The architect on the project is HLW International LLP.

Mitchell E. Hersh, Mack-Cali president and chief executive officer, commented, “On behalf of Mack-Cali, we are thrilled to be working with Ironstate to develop this premier project. It allows us to utilize a portion of the land we already own in a manner consistent with creating a 24/7 ‘city within a city.’  We believe there is strong demand for this type of high-end workforce housing and we chose to partner with Ironstate because of their vast experience and exceptional reputation in the development and management of high rise residential real estate.”

David Barry, Ironstate Development president, commented, “We’re delighted to announce this partnership with Mack-Cali as both companies have long worked towards a common goal of creating a world-class live/work destination in downtownJersey City. This well-positioned site represents a tremendous development opportunity to introduce quality rental residences to an established waterfront neighborhood already offering broad public transportation options, a vibrant commercial base and complementary retail.”

About Mack-Cali Realty Corporation

Mack-Cali Realty Corporation is a fully integrated, self-administered, self-managed real estate investment trust (REIT) providing management, leasing, development, construction and other tenant-related services for its class A real estate portfolio. Mack-Cali owns or has interests in 278 properties, primarily office and office/flex buildings located in the Northeast, totaling approximately 32.4 million square feet. The properties enable the Company to provide a full complement of real estate opportunities to its diverse base of over 2,000 tenants.

Additional information on Mack-Cali Realty Corporation is available on the Company’s website at www.mack-cali.com.

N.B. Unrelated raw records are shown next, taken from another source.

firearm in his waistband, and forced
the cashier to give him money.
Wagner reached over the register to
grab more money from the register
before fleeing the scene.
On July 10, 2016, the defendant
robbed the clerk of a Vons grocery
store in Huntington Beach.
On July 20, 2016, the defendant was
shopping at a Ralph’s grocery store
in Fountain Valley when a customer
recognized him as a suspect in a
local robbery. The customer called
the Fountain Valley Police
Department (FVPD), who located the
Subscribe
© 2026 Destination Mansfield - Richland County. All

About Ironstate Development Company

Ironstate Development is one of the largest privately held real estate development companies in the Northeast. Based in Hoboken, New Jersey, Ironstate engages in the development and management of large-scale mixed-use projects and has a diverse portfolio of apartments and hotels valued at several billion dollars. The Company’s multi-family portfolio comprises an extensive range of apartments, condominiums and retail and recreational spaces in key urban centers near mass transportation hubs, while its hospitality holdings include the W Hoboken Hotel along the Hudson River waterfront facing Manhattan and the newly-acquired Standard East Village in Manhattan with partner Andre Balazs. Ironstate has approximately $1 billion in the development pipeline, including the redevelopment of the former U.S. Naval Base on the waterfront in Staten Island, NY.

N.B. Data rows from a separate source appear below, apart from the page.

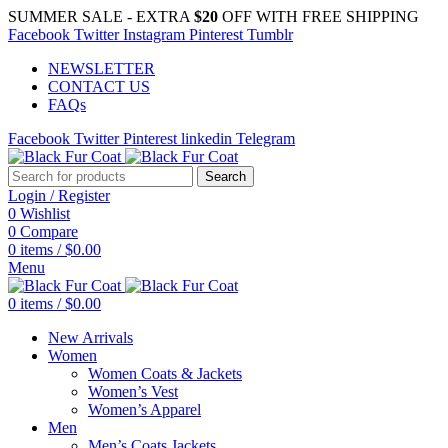
SUMMER SALE - EXTRA
$20
OFF WITH FREE SHIPPING
Facebook
Twitter
Instagram
Pinterest
Tumblr
NEWSLETTER
CONTACT US
FAQs
Facebook
Twitter
Pinterest
linkedin
Telegram
Search
Login / Register
0
Wishlist
0
Compare
0
items
/
$
0.00
Menu
0
items
/
$
0.00
New Arrivals
Women
Women Coats & Jackets
Women’s Vest
Women’s Apparel
Men
Men’s Coats Jackets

Additional information on Ironstate Development Company is available on the Company’s website at www.ironstatedevelopment.com.

Statements made in this press release may be forward-looking statements within the meaning of Section 21E of the Securities Exchange Act of 1934, as amended. Forward-looking statements can be identified by the use of words such as “may,” “will,” “plan,” “should,” “expect,” “anticipate,” “estimate,” “continue,” or comparable terminology. Such forward-looking statements are inherently subject to certain risks, trends and uncertainties, many of which the Company cannot predict with accuracy and some of which the Company might not even anticipate, and involve factors that may cause actual results to differ materially from those projected or suggested. Readers are cautioned not to place undue reliance on these forward-looking statements and are advised to consider the factors listed above together with the additional factors under the heading “Disclosure Regarding Forward-Looking Statements” and “Risk Factors” in the Company’s Annual Reports on Form 10-K, as may be supplemented or amended by the Company’s Quarterly Reports on Form 10-Q, which are incorporated herein by reference. The Company assumes no obligation to update or supplement forward-looking statements that become untrue because of subsequent events, new information or otherwise.